→ What needs to be done: Repeat the text of the items from the line containing "sily grow with you." through the end of the items, both ends included, omitting the pictures.

→ Given data:

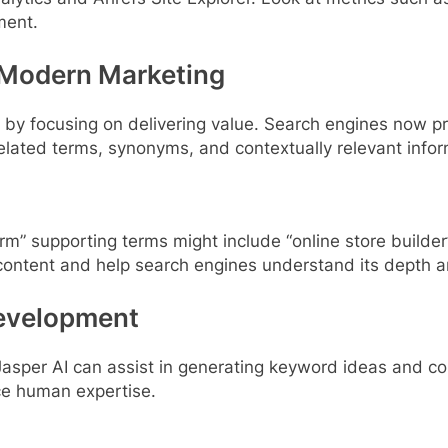
ment.
 Modern Marketing
y focusing on delivering value. Search engines now pri
related terms, synonyms, and contextually relevant infor
rm” supporting terms might include “online store build
ontent and help search engines understand its depth a
Development
d Jasper AI can assist in generating keyword ideas and 
ace human expertise.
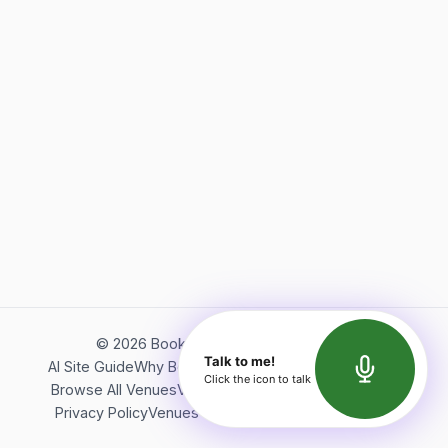
©
2026
Bookerish. All rights reserved.
Talk to me!
AI Site Guide
Why Bookerish
About Bookerish
Insights
Click the icon to talk
Browse All Venues
Videos
Podcast
Terms of Service
Privacy Policy
Venues Directory
API Documentation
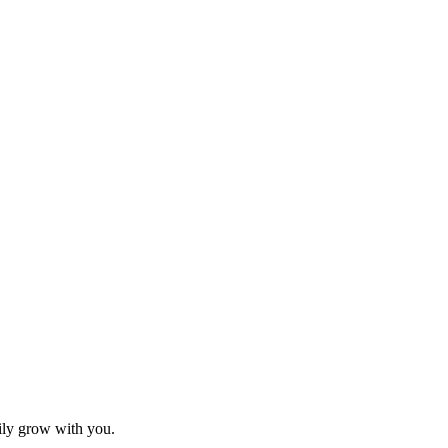
sily grow with you.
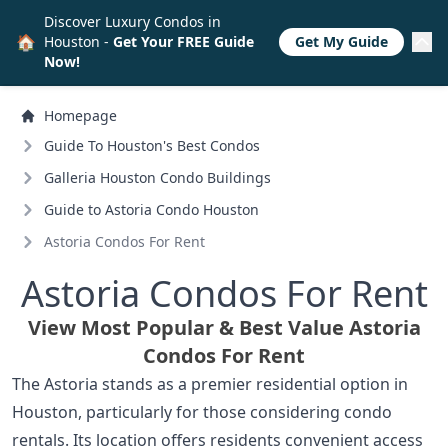
Discover Luxury Condos in
🏠
Houston -
Get Your FREE Guide
Get My Guide
Now!
Homepage
Guide To Houston's Best Condos
Galleria Houston Condo Buildings
Guide to Astoria Condo Houston
Astoria Condos For Rent
Astoria Condos For Rent
View Most Popular & Best Value Astoria
Condos For Rent
The Astoria stands as a premier residential option in
Houston, particularly for those considering condo
rentals. Its location offers residents convenient access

→ Task output:
sily grow with you.
Discover Luxury Condos in
🏠
Houston -
Get Your FREE Guide
Get My Guide
Now!
Homepage
Guide To Houston's Best Condos
Galleria Houston Condo Buildings
Guide to Astoria Condo Houston
Astoria Condos For Rent
Astoria Condos For Rent
View Most Popular & Best Value Astoria
Condos For Rent
The Astoria stands as a premier residential option in
Houston, particularly for those considering condo
rentals. Its location offers residents convenient access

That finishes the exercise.